--- RECORD SET Enclosed Below ---

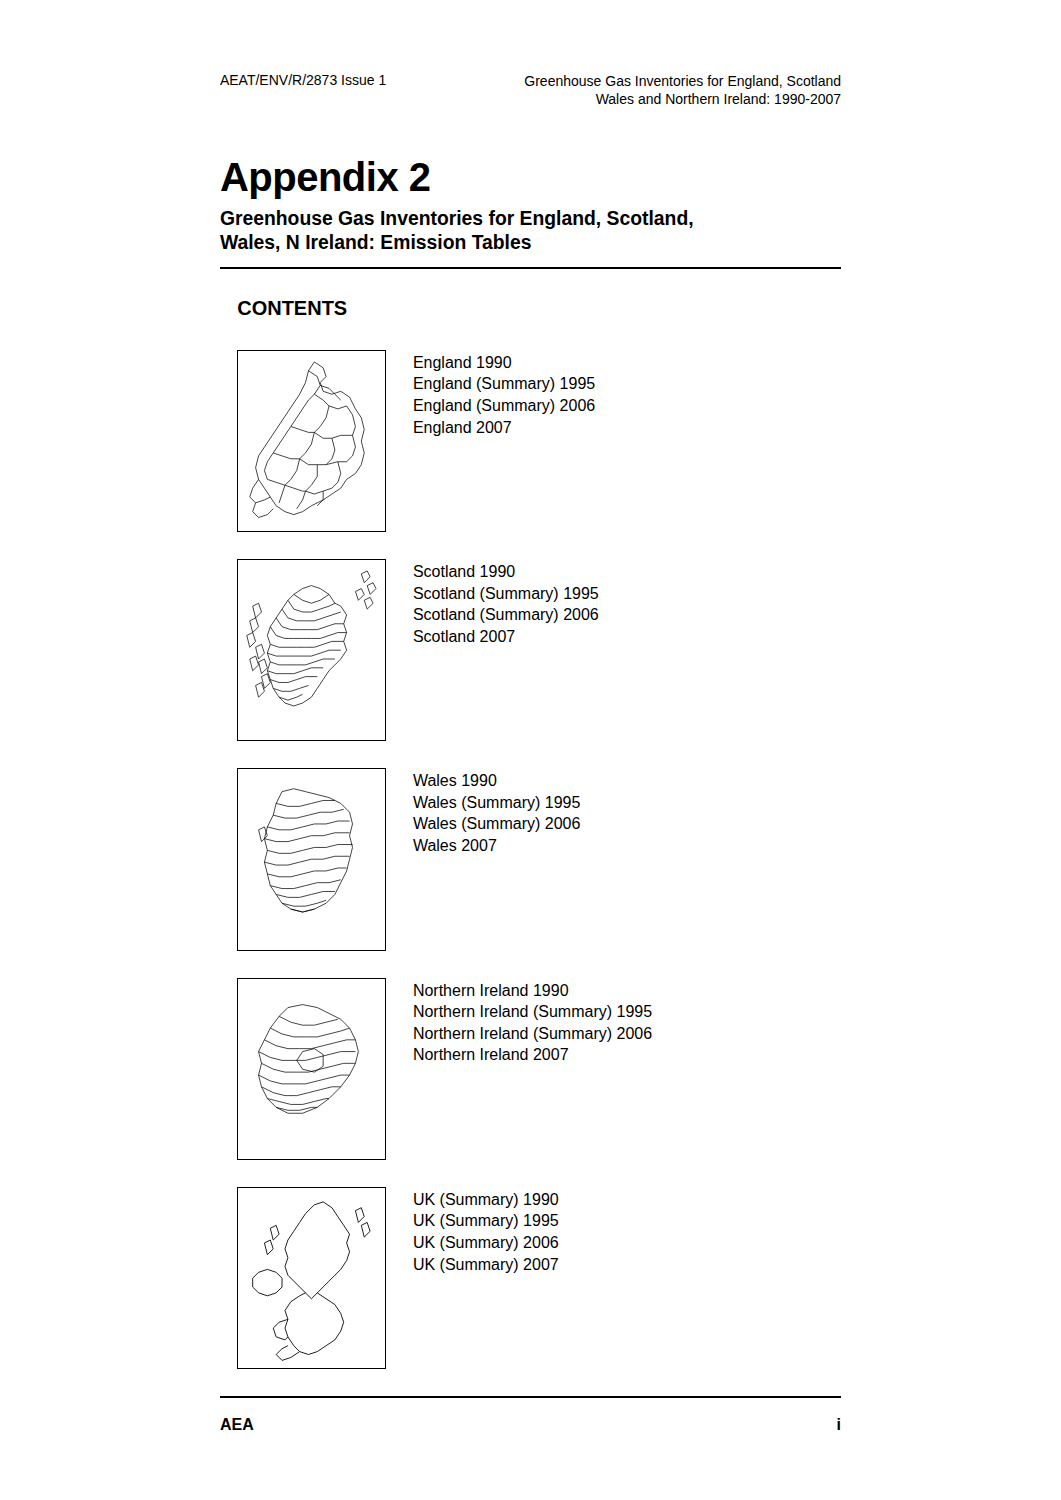AEAT/ENV/R/2873 Issue 1
Greenhouse Gas Inventories for England, Scotland
Wales and Northern Ireland: 1990-2007
Appendix 2
Greenhouse Gas Inventories for England, Scotland,
Wales, N Ireland: Emission Tables
CONTENTS
England 1990
England (Summary) 1995
England (Summary) 2006
England 2007
Scotland 1990
Scotland (Summary) 1995
Scotland (Summary) 2006
Scotland 2007
Wales 1990
Wales (Summary) 1995
Wales (Summary) 2006
Wales 2007
Northern Ireland 1990
Northern Ireland (Summary) 1995
Northern Ireland (Summary) 2006
Northern Ireland 2007
UK (Summary) 1990
UK (Summary) 1995
UK (Summary) 2006
UK (Summary) 2007
AEA
i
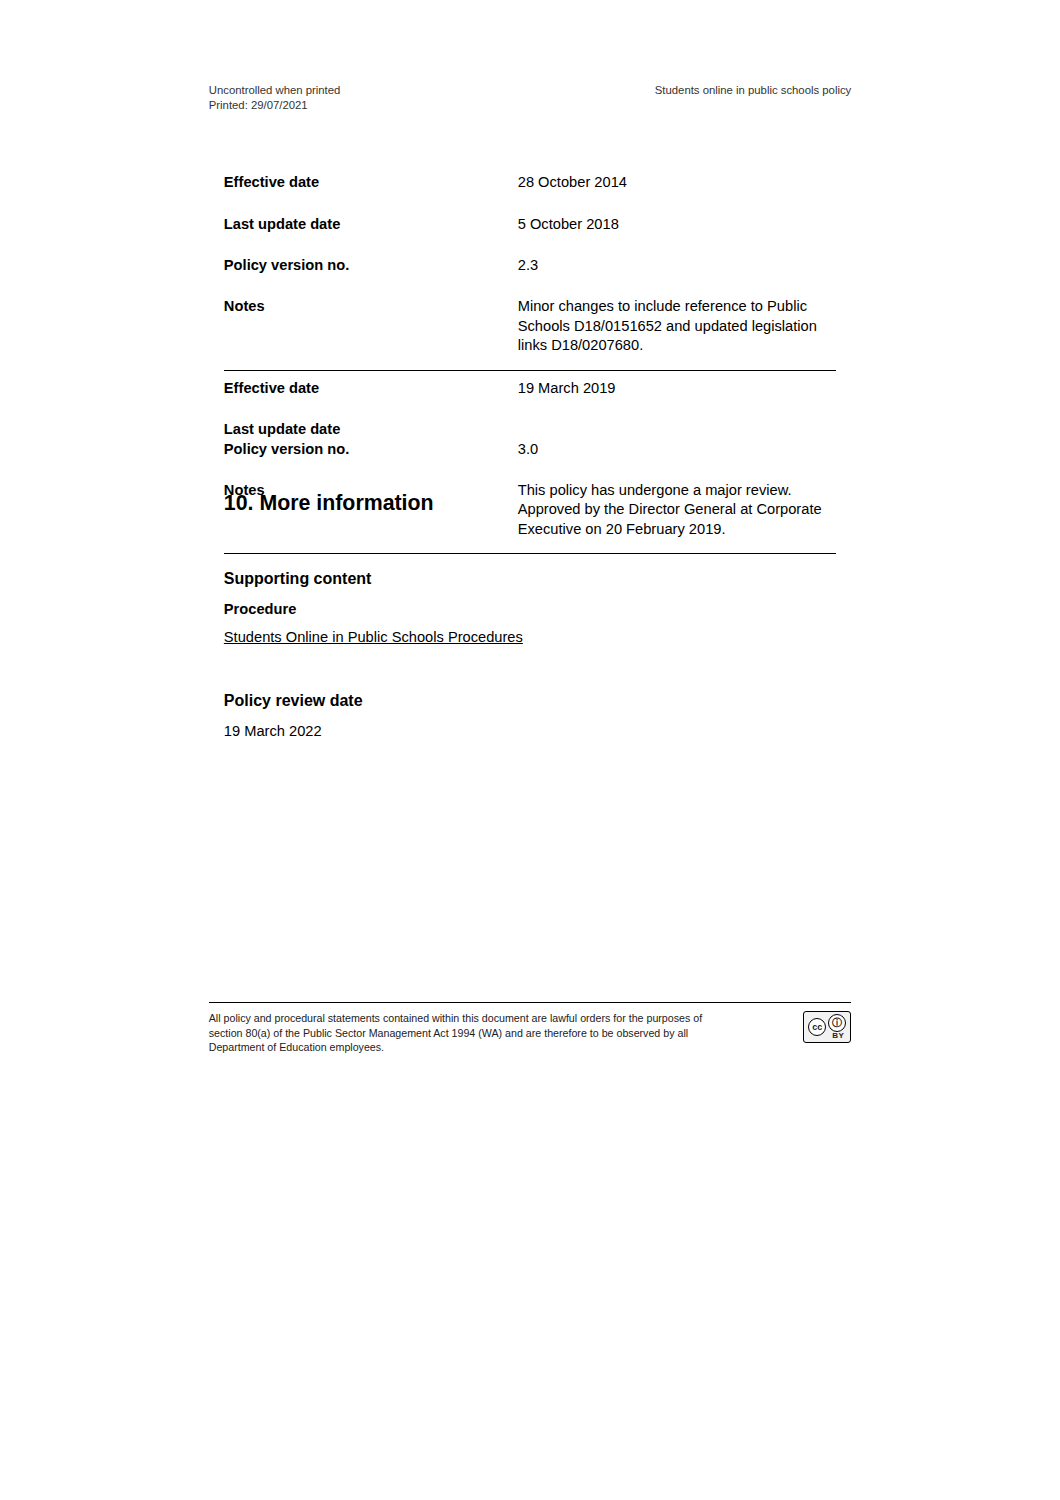Uncontrolled when printed
Printed: 29/07/2021
Students online in public schools policy
| Effective date | 28 October 2014 |
| Last update date | 5 October 2018 |
| Policy version no. | 2.3 |
| Notes | Minor changes to include reference to Public Schools D18/0151652 and updated legislation links D18/0207680. |
| Effective date | 19 March 2019 |
| Last update date Policy version no. | 3.0 |
| Notes 10. More information | This policy has undergone a major review. Approved by the Director General at Corporate Executive on 20 February 2019. |
Supporting content
Procedure
Students Online in Public Schools Procedures
Policy review date
19 March 2022
All policy and procedural statements contained within this document are lawful orders for the purposes of section 80(a) of the Public Sector Management Act 1994 (WA) and are therefore to be observed by all Department of Education employees.
cc
ⓘ BY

--- End of Enclosed RECORD SET ---

YOUR INSTRUCTIONS: Determine how many lines of the records above hold the word "England" and give the number with nothing added.

YOUR SOLUTION: 6